Reply with every entry, repeated exactly as given.
____ GIVEN DATA
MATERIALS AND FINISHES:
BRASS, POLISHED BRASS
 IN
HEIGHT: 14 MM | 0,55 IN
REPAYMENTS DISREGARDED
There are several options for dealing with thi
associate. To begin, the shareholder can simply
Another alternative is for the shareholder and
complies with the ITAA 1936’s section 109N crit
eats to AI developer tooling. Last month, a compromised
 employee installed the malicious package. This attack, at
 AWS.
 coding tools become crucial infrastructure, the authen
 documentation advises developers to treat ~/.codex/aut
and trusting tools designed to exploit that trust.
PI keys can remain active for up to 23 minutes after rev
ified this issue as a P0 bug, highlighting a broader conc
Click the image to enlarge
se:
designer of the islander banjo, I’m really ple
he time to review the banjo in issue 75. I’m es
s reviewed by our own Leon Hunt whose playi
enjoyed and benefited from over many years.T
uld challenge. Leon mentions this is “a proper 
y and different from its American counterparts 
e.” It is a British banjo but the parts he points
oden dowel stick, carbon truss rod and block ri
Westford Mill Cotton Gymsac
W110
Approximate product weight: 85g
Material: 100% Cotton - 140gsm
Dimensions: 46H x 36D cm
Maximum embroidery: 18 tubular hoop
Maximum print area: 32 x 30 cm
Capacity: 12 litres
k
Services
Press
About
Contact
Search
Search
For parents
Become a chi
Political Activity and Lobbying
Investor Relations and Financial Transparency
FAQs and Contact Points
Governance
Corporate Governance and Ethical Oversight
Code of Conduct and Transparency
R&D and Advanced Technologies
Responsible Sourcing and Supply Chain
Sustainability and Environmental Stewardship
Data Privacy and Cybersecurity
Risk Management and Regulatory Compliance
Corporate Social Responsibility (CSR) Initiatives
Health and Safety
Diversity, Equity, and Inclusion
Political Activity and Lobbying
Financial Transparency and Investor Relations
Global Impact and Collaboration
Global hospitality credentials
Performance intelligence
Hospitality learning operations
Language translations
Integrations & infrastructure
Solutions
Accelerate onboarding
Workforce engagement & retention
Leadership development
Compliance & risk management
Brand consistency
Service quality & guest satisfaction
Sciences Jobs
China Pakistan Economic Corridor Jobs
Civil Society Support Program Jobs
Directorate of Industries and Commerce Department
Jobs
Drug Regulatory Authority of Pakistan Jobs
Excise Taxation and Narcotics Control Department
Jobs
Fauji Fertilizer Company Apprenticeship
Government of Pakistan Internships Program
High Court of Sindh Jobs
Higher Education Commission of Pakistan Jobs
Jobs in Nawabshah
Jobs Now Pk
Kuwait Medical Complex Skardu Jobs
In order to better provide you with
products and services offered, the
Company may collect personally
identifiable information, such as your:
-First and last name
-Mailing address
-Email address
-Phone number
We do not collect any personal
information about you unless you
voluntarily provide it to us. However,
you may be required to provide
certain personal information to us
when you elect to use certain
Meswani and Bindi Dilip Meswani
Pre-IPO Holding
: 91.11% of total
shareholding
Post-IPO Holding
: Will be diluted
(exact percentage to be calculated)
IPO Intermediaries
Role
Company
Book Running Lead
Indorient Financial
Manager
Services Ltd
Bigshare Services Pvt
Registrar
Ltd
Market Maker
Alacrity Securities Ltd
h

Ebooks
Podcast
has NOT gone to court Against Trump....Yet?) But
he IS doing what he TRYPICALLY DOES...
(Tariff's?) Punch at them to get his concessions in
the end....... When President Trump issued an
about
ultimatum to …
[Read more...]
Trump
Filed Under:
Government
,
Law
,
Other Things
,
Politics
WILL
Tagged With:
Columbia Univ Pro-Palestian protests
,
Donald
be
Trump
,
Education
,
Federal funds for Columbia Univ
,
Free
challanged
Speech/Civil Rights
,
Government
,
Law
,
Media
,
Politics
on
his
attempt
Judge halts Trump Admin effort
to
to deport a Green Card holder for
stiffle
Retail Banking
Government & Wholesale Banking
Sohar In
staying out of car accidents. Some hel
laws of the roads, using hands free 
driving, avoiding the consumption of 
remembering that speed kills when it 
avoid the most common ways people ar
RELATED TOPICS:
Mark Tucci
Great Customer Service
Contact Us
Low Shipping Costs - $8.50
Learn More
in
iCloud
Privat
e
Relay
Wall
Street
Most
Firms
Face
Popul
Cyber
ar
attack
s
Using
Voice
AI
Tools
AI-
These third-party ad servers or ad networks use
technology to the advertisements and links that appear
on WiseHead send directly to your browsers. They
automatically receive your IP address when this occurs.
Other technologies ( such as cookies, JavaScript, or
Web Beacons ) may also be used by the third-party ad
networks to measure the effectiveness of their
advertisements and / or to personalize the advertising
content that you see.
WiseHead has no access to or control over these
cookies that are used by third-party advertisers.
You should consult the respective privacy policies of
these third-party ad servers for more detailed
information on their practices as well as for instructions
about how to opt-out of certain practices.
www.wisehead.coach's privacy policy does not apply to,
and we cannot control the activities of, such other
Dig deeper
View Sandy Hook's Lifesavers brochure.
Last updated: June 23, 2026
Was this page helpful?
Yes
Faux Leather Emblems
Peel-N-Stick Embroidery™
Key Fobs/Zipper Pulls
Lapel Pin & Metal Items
________
> **SOLVED PROBLEM**:
MATERIALS AND FINISHES:
BRASS, POLISHED BRASS
 IN
HEIGHT: 14 MM | 0,55 IN
REPAYMENTS DISREGARDED
There are several options for dealing with thi
associate. To begin, the shareholder can simply
Another alternative is for the shareholder and
complies with the ITAA 1936’s section 109N crit
eats to AI developer tooling. Last month, a compromised
 employee installed the malicious package. This attack, at
 AWS.
 coding tools become crucial infrastructure, the authen
 documentation advises developers to treat ~/.codex/aut
and trusting tools designed to exploit that trust.
PI keys can remain active for up to 23 minutes after rev
ified this issue as a P0 bug, highlighting a broader conc
Click the image to enlarge
se:
designer of the islander banjo, I’m really ple
he time to review the banjo in issue 75. I’m es
s reviewed by our own Leon Hunt whose playi
enjoyed and benefited from over many years.T
uld challenge. Leon mentions this is “a proper 
y and different from its American counterparts 
e.” It is a British banjo but the parts he points
oden dowel stick, carbon truss rod and block ri
Westford Mill Cotton Gymsac
W110
Approximate product weight: 85g
Material: 100% Cotton - 140gsm
Dimensions: 46H x 36D cm
Maximum embroidery: 18 tubular hoop
Maximum print area: 32 x 30 cm
Capacity: 12 litres
k
Services
Press
About
Contact
Search
Search
For parents
Become a chi
Political Activity and Lobbying
Investor Relations and Financial Transparency
FAQs and Contact Points
Governance
Corporate Governance and Ethical Oversight
Code of Conduct and Transparency
R&D and Advanced Technologies
Responsible Sourcing and Supply Chain
Sustainability and Environmental Stewardship
Data Privacy and Cybersecurity
Risk Management and Regulatory Compliance
Corporate Social Responsibility (CSR) Initiatives
Health and Safety
Diversity, Equity, and Inclusion
Political Activity and Lobbying
Financial Transparency and Investor Relations
Global Impact and Collaboration
Global hospitality credentials
Performance intelligence
Hospitality learning operations
Language translations
Integrations & infrastructure
Solutions
Accelerate onboarding
Workforce engagement & retention
Leadership development
Compliance & risk management
Brand consistency
Service quality & guest satisfaction
Sciences Jobs
China Pakistan Economic Corridor Jobs
Civil Society Support Program Jobs
Directorate of Industries and Commerce Department
Jobs
Drug Regulatory Authority of Pakistan Jobs
Excise Taxation and Narcotics Control Department
Jobs
Fauji Fertilizer Company Apprenticeship
Government of Pakistan Internships Program
High Court of Sindh Jobs
Higher Education Commission of Pakistan Jobs
Jobs in Nawabshah
Jobs Now Pk
Kuwait Medical Complex Skardu Jobs
In order to better provide you with
products and services offered, the
Company may collect personally
identifiable information, such as your:
-First and last name
-Mailing address
-Email address
-Phone number
We do not collect any personal
information about you unless you
voluntarily provide it to us. However,
you may be required to provide
certain personal information to us
when you elect to use certain
Meswani and Bindi Dilip Meswani
Pre-IPO Holding
: 91.11% of total
shareholding
Post-IPO Holding
: Will be diluted
(exact percentage to be calculated)
IPO Intermediaries
Role
Company
Book Running Lead
Indorient Financial
Manager
Services Ltd
Bigshare Services Pvt
Registrar
Ltd
Market Maker
Alacrity Securities Ltd
h

Ebooks
Podcast
has NOT gone to court Against Trump....Yet?) But
he IS doing what he TRYPICALLY DOES...
(Tariff's?) Punch at them to get his concessions in
the end....... When President Trump issued an
about
ultimatum to …
[Read more...]
Trump
Filed Under:
Government
,
Law
,
Other Things
,
Politics
WILL
Tagged With:
Columbia Univ Pro-Palestian protests
,
Donald
be
Trump
,
Education
,
Federal funds for Columbia Univ
,
Free
challanged
Speech/Civil Rights
,
Government
,
Law
,
Media
,
Politics
on
his
attempt
Judge halts Trump Admin effort
to
to deport a Green Card holder for
stiffle
Retail Banking
Government & Wholesale Banking
Sohar In
staying out of car accidents. Some hel
laws of the roads, using hands free 
driving, avoiding the consumption of 
remembering that speed kills when it 
avoid the most common ways people ar
RELATED TOPICS:
Mark Tucci
Great Customer Service
Contact Us
Low Shipping Costs - $8.50
Learn More
in
iCloud
Privat
e
Relay
Wall
Street
Most
Firms
Face
Popul
Cyber
ar
attack
s
Using
Voice
AI
Tools
AI-
These third-party ad servers or ad networks use
technology to the advertisements and links that appear
on WiseHead send directly to your browsers. They
automatically receive your IP address when this occurs.
Other technologies ( such as cookies, JavaScript, or
Web Beacons ) may also be used by the third-party ad
networks to measure the effectiveness of their
advertisements and / or to personalize the advertising
content that you see.
WiseHead has no access to or control over these
cookies that are used by third-party advertisers.
You should consult the respective privacy policies of
these third-party ad servers for more detailed
information on their practices as well as for instructions
about how to opt-out of certain practices.
www.wisehead.coach's privacy policy does not apply to,
and we cannot control the activities of, such other
Dig deeper
View Sandy Hook's Lifesavers brochure.
Last updated: June 23, 2026
Was this page helpful?
Yes
Faux Leather Emblems
Peel-N-Stick Embroidery™
Key Fobs/Zipper Pulls
Lapel Pin & Metal Items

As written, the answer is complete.